[Start of Attachment]
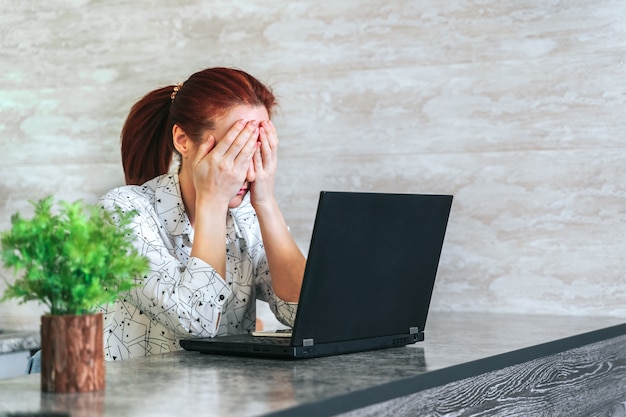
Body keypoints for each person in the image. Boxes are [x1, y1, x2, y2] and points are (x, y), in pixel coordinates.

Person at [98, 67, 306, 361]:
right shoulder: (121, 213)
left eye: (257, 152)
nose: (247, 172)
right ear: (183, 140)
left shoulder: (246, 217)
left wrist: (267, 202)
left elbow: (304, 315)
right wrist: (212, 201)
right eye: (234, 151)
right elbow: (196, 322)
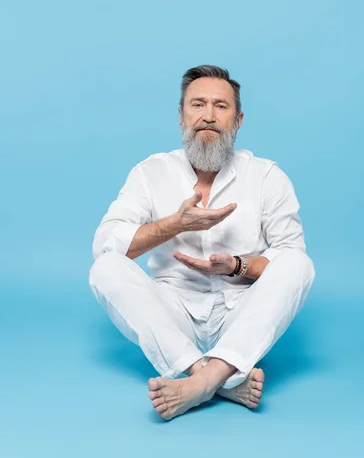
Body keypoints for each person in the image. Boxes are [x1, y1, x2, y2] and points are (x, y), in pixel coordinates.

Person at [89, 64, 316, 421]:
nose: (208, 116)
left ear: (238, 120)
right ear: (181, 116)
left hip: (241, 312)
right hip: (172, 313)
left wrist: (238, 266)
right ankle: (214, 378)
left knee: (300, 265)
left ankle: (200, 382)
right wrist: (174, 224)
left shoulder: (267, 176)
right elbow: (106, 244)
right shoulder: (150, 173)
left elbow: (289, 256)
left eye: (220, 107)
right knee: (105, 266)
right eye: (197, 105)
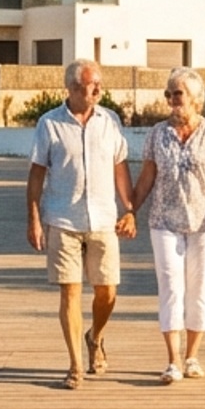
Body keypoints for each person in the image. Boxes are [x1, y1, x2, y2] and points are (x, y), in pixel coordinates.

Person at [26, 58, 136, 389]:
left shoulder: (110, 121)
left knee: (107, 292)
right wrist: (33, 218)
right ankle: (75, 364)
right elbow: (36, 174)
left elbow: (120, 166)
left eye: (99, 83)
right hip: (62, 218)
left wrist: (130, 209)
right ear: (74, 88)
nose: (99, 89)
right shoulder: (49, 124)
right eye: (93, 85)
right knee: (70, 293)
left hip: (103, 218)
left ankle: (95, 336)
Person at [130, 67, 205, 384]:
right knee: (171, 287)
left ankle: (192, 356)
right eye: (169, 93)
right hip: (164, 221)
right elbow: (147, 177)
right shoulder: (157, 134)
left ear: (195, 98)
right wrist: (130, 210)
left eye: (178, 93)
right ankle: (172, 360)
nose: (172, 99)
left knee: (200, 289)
[End of Attachment]
[Start of Attachment]
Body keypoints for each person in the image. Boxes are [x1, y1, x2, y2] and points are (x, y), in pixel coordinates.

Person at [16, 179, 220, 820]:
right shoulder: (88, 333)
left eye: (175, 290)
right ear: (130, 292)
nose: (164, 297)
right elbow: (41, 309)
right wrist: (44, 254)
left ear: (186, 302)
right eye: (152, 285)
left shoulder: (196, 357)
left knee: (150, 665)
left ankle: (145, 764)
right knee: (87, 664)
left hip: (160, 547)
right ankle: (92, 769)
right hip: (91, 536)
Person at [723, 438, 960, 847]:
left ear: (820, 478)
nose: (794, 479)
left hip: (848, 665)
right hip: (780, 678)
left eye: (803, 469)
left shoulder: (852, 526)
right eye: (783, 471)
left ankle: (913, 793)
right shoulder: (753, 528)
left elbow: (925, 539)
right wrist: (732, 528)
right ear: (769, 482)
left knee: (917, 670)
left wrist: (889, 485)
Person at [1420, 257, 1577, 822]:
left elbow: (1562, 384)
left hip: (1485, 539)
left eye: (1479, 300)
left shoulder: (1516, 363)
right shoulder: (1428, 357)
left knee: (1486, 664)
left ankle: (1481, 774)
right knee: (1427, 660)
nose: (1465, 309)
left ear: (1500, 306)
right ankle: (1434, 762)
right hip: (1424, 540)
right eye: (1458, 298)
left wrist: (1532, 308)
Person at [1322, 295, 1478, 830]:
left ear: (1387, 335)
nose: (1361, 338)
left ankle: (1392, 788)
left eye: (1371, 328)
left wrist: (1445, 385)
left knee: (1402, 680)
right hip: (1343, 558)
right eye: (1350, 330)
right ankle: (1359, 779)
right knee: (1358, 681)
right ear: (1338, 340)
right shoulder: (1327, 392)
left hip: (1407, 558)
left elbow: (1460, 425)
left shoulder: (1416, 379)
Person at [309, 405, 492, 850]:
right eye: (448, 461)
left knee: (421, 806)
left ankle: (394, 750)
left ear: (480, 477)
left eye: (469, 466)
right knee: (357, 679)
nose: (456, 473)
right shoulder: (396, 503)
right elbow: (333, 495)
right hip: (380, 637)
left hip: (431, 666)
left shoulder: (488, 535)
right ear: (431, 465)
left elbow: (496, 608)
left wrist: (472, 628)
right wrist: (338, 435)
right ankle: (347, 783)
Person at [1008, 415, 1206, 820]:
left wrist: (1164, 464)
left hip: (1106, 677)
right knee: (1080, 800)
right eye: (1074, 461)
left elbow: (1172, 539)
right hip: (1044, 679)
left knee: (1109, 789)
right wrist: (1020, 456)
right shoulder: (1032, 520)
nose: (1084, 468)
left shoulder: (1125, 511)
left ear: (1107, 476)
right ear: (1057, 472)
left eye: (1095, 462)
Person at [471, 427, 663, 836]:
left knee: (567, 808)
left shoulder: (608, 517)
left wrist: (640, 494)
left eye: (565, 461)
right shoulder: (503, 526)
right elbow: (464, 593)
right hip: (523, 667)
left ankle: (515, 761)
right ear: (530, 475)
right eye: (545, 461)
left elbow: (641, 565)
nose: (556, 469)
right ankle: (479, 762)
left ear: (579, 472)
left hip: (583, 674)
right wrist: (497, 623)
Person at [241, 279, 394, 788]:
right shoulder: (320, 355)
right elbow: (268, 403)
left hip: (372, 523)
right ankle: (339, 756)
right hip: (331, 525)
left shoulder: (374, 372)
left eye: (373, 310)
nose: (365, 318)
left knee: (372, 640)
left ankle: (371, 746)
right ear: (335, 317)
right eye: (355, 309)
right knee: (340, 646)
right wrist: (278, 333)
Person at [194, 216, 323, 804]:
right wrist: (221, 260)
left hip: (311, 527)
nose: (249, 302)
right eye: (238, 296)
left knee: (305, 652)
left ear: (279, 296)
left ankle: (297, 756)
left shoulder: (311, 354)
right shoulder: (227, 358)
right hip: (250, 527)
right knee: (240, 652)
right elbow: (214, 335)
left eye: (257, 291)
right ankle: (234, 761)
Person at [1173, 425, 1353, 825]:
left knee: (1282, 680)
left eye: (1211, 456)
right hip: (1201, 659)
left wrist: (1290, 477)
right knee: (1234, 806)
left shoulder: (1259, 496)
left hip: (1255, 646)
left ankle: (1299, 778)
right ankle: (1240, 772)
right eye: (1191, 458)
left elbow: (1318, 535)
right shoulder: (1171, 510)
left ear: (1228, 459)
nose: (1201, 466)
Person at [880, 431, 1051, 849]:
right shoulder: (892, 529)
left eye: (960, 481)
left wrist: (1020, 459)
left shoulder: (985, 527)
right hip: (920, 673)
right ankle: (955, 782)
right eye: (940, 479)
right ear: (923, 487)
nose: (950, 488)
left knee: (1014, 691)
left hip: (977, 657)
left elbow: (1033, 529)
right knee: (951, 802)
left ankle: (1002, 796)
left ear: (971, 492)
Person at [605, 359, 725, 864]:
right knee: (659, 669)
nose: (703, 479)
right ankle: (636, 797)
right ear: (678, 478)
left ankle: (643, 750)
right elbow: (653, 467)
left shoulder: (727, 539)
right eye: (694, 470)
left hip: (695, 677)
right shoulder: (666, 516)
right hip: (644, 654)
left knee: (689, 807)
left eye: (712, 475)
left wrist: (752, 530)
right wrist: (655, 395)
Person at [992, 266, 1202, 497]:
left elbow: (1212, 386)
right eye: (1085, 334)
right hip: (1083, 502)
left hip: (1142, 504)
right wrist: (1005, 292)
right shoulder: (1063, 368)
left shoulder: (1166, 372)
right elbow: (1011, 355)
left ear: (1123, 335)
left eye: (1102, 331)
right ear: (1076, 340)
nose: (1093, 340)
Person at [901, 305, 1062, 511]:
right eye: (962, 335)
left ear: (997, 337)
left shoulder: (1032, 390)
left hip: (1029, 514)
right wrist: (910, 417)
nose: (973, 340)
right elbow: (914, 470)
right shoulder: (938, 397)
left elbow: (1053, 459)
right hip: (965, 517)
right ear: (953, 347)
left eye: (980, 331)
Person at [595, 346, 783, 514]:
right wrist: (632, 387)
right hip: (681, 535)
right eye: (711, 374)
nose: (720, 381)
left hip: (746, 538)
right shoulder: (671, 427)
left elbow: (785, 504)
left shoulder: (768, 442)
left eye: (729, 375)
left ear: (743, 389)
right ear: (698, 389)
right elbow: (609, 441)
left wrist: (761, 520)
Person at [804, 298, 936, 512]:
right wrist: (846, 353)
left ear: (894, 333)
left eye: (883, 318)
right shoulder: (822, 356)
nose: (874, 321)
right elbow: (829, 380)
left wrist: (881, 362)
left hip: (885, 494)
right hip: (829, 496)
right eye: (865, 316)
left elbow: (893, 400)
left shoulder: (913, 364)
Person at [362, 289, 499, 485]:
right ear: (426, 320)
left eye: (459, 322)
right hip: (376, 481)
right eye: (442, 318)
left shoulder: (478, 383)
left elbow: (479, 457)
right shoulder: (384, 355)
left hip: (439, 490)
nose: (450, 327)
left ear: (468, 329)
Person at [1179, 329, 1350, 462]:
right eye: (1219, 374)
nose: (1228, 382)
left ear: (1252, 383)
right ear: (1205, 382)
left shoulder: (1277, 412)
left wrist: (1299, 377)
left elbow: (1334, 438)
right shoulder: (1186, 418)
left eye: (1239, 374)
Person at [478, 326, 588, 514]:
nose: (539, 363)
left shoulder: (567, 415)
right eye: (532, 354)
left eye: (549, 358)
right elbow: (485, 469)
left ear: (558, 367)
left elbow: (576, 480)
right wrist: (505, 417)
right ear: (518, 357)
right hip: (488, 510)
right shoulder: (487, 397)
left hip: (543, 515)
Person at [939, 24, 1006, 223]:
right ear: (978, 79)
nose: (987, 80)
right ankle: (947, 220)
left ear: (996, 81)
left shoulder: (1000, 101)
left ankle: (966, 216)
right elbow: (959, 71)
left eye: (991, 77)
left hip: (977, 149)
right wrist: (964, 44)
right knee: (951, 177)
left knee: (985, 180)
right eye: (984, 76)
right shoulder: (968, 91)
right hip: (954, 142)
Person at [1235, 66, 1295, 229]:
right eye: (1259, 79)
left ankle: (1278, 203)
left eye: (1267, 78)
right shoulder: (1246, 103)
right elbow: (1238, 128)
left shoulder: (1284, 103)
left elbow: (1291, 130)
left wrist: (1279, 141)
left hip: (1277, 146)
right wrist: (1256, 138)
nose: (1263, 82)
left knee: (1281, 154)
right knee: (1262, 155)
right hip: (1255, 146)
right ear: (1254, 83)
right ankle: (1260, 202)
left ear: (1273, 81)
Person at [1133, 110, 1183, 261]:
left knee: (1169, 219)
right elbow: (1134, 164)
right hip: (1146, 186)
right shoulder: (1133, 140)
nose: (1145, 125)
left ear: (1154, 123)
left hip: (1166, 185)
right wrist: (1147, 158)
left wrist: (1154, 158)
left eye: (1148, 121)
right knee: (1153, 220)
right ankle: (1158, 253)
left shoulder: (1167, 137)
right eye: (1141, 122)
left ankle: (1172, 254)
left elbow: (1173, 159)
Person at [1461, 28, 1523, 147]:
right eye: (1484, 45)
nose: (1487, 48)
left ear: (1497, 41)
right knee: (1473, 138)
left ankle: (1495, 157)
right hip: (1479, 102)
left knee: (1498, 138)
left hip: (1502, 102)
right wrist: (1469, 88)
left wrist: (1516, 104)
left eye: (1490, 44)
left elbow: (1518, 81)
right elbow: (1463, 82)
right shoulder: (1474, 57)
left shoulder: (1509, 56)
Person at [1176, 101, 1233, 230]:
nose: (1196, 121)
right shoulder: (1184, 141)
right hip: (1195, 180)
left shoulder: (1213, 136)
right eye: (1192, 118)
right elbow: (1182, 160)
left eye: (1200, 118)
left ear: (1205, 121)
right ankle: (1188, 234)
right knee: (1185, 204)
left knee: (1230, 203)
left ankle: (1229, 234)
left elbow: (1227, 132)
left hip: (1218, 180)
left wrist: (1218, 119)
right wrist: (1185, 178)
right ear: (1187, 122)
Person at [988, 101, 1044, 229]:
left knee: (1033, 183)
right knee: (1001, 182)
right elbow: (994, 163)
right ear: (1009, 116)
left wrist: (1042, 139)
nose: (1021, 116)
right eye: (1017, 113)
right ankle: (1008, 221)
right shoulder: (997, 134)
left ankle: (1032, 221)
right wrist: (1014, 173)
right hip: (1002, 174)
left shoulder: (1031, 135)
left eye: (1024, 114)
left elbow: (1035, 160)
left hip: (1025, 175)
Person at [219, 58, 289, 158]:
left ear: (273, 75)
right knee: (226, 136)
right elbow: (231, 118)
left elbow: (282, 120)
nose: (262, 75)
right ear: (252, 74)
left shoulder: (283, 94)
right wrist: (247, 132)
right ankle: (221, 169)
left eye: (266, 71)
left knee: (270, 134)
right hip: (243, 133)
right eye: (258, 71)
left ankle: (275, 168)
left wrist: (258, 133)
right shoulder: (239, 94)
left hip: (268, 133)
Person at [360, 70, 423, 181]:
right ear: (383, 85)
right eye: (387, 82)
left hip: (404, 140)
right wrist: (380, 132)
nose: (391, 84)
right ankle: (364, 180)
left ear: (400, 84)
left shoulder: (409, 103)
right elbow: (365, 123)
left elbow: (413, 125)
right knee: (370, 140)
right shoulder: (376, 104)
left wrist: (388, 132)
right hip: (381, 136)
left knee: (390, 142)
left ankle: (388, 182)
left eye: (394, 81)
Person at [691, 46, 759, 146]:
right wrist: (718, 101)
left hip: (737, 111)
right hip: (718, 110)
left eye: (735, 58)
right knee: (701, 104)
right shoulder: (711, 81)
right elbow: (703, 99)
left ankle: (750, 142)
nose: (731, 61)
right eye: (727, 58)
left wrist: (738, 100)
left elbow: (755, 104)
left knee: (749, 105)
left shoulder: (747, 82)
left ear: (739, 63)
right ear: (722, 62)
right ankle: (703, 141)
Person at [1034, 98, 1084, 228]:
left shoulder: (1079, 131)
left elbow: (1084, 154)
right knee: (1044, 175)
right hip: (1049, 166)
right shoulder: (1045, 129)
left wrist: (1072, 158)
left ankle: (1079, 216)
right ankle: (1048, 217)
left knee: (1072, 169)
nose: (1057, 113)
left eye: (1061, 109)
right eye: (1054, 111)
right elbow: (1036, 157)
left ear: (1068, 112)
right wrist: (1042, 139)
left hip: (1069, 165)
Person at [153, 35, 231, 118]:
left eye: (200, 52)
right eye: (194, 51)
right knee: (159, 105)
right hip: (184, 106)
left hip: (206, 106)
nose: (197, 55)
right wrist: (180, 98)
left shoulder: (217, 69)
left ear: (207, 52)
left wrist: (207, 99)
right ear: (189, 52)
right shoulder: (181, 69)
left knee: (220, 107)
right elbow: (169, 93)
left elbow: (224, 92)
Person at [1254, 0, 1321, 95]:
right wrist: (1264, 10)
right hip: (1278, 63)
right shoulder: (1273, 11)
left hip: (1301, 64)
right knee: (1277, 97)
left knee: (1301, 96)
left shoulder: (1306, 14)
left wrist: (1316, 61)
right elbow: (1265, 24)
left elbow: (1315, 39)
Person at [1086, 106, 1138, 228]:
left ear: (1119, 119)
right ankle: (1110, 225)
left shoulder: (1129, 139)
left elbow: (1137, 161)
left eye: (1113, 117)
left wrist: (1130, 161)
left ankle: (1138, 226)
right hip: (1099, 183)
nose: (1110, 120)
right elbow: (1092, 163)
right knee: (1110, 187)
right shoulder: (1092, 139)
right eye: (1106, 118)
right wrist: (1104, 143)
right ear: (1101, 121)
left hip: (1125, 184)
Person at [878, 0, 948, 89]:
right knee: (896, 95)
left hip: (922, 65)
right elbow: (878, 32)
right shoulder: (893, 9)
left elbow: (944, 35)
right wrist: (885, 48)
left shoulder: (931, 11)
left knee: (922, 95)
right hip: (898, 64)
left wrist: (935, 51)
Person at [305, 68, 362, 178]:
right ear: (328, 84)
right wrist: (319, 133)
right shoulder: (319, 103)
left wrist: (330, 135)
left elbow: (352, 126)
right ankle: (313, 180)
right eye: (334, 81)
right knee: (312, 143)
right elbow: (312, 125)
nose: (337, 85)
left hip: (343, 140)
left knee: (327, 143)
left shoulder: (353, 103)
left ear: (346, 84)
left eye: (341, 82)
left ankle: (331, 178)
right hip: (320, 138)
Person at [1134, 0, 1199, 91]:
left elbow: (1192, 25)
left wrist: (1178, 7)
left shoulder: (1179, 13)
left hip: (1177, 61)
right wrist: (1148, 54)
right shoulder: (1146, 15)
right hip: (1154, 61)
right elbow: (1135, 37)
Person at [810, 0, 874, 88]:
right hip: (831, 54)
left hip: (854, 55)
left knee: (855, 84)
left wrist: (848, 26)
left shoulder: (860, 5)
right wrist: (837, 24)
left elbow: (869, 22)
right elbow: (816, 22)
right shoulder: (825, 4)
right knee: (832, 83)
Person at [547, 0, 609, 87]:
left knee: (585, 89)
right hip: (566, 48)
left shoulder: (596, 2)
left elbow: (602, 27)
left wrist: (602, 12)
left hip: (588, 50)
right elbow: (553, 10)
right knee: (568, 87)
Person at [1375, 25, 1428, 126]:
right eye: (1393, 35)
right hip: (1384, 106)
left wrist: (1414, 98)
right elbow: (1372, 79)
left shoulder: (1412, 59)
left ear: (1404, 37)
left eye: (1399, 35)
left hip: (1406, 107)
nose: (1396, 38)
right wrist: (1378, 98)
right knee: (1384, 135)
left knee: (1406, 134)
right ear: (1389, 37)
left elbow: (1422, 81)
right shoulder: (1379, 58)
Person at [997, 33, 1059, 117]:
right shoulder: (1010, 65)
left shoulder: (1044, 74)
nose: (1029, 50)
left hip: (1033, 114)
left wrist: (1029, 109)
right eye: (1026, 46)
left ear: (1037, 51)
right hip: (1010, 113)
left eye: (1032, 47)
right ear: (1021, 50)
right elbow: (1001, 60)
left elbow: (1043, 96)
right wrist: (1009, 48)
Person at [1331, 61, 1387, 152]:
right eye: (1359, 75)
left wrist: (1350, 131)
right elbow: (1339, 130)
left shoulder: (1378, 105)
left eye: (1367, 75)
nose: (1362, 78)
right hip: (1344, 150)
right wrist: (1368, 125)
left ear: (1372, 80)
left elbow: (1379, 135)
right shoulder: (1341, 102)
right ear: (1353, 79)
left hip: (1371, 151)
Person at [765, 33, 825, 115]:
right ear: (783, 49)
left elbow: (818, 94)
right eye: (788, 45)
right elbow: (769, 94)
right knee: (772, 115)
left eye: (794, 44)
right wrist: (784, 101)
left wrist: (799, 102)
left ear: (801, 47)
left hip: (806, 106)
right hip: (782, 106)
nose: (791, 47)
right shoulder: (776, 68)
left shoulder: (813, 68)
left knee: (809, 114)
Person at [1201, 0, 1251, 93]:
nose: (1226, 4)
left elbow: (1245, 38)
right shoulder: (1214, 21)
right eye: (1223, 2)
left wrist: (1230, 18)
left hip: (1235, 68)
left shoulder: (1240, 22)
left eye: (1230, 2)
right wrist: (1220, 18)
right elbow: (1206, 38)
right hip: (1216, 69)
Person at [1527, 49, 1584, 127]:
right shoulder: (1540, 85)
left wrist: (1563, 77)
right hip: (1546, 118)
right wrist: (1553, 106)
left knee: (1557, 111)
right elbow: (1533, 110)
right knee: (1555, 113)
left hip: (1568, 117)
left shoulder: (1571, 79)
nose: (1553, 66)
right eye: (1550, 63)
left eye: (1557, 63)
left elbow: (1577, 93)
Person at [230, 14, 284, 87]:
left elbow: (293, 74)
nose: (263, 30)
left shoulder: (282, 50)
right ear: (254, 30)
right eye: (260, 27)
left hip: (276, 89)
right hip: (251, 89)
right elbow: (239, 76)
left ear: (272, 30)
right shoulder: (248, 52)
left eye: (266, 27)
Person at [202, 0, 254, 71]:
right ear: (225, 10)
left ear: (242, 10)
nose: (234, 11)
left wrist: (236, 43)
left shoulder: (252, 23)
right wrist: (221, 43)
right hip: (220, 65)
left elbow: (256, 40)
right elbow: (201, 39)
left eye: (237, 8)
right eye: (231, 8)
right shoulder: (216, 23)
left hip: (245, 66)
[End of Attachment]
**WHAT TO WORK ON**
Out of the data above, give again only the lines starting at the one holding "left elbow: (293, 74)" and ending at the one holding "left hip: (245, 66)", unchanged.

**ANSWER BOX**
left elbow: (293, 74)
nose: (263, 30)
left shoulder: (282, 50)
right ear: (254, 30)
right eye: (260, 27)
left hip: (276, 89)
right hip: (251, 89)
right elbow: (239, 76)
left ear: (272, 30)
right shoulder: (248, 52)
left eye: (266, 27)
Person at [202, 0, 254, 71]:
right ear: (225, 10)
left ear: (242, 10)
nose: (234, 11)
left wrist: (236, 43)
left shoulder: (252, 23)
right wrist: (221, 43)
right hip: (220, 65)
left elbow: (256, 40)
right elbow: (201, 39)
left eye: (237, 8)
right eye: (231, 8)
right shoulder: (216, 23)
left hip: (245, 66)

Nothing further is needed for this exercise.